Suffolk County Council alone reported a total of 651 incidents between September 2021 and September 2022 and Warwickshire County Council declared that they had 367 breaches, 

“Data breaches are a daily occurrence, but when local authorities are racking up hundreds in a very short space of time, it’s a definite sign that something is amiss,” Jon Fielding, Managing Director, EMEA Apricorn, said. 

“When the first breach occurs, organisations should be looking to address the cause and rectify this as soon as possible. Flags should be raised, security processes checked, and checked again, and staff continually educated on cyber security best practice, whether that be highlighting the use of approved and encrypted storage devices, or simply changing passwords, it’s all critical to the security of data.” 
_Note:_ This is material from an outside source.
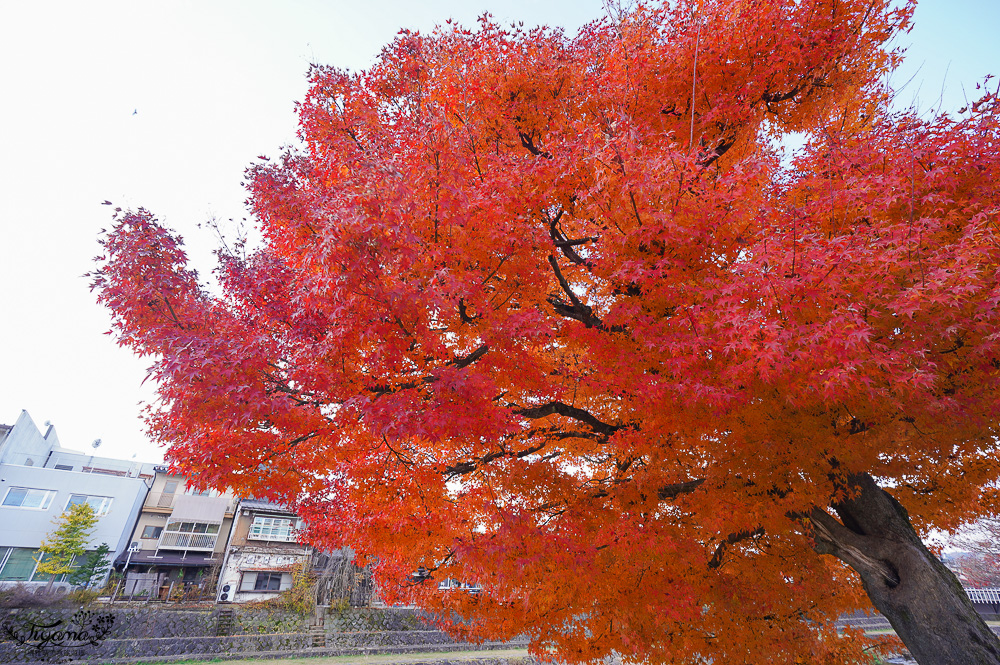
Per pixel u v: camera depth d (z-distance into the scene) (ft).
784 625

The figures, while high, demonstrate that local authorities appear to be following the necessary protocols when it comes to disclosing data security incidents.

“That said, with so many significant breaches occurring, they do still have some way to go in terms of protecting the information and data they handle,” said Fielding. 

Having a strategy in place

The latest findings serve to highlight the importance of having a thorough breach reporting strategy in place that can provide detailed information of the incident. 

Kent County Council, which disclosed six data breaches and 55 lost and stolen devices, were able to disclose the volume of data exposed and the current status of the incidents. 

Meanwhile, Hampshire County Council reported on the loss and theft of more than 168 devices, yet declined to provide details of any data breaches in that time. 

Common threats

The reports notes some common threats to data, including third party risks, user error and insider threats and network account compromises. 

“These are security breaches that can very easily be avoided. When employees are left to their own devices, even the best technical measures are likely to fail,” said Fielding. 

He points out that government organisations must be proactive and ensure they are building stronger security cultures with defined policies, such as encryption and endpoint control solutions to all devices.